On 3/1/07, Graham Stead <[EMAIL PROTECTED]> wrote:
Sorry for interloping, but I have been wondering the same thing as Ryan. On my current index with ~6.1M docs, I restarted Solr and ran a query that included faceting on 4 fields:
<snip> Non-tokenized, single valued.
Then I added faceting on a 5th, multivalued field: QTime: 65551 numFound: 25908 Filtercache stats: lookups : 1898314 hits : 1 hitratio : 0.00 inserts : 1898314 evictions : 1897802 size : 512 cumulative_lookups : 1898314 cumulative_hits : 1 cumulative_hitratio : 0.00 cumulative_inserts : 1898314 cumulative_evictions : 1897802 I realize there are a lot of different values in the 5th multivalued field. But this is where I'm fuzzy: are we saying there would be no difference using a tokenized, single valued field versus a multivalued field? Or are we saying that multivalued is ok, as long as the number of values is less than the filterCache size? [Unfortunately I don't have a single valued version of this field to test with]

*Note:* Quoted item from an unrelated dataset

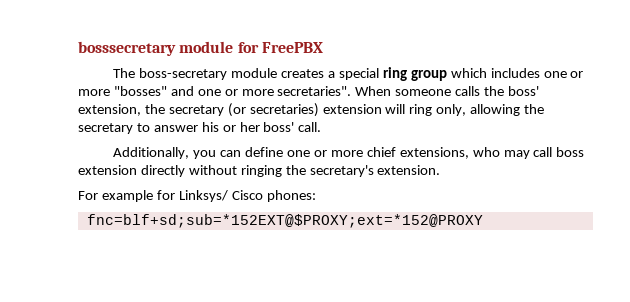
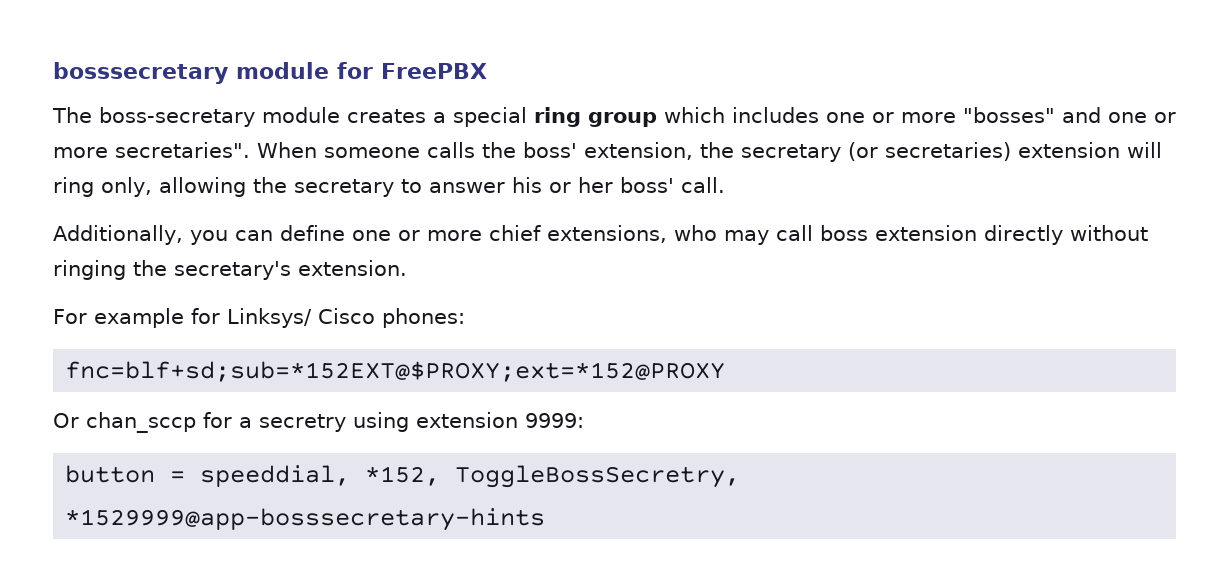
(483, 221) none -> [53,412,584,433] [65,465,741,488] [65,508,546,531] // Or chan_sccp for a secretry using extension 9999: // button = speeddial, *152, ToggleBossSecretry, *1529999@app-bosssecretary-hints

For non- singled-valued, untokenized fields, all[1] that matters is the number of "things" faceted on. Whether these things are arbitrary queries, tokens from tokenized fields or multiple values in untokenized fields is moot. You've got 2million values, which implies the construction of 2million filters and an intersection with the main query docset. Even if you enlarge the filter cache to contain all 2m filtters, you still require time to do 2m set intersections. This may take too long if the filters are all small. As a point of comparison, here is a query that returned ~200k docs and faceted against 70 facets with roughly 140k docs in each filter (cached): 329.0 total time 0.0 set up/parsing 125.0 main query 46.0 faceting 100.0 optimized pre-fetch 58.0 debug Times are in milliseconds. I've found breaking down the timing rather useful since I have huge stored docs and non-query-related tasks often take up big chunks of time. I could contribute it if anyone else would find it useful. -Mike [1] well, much, if not all.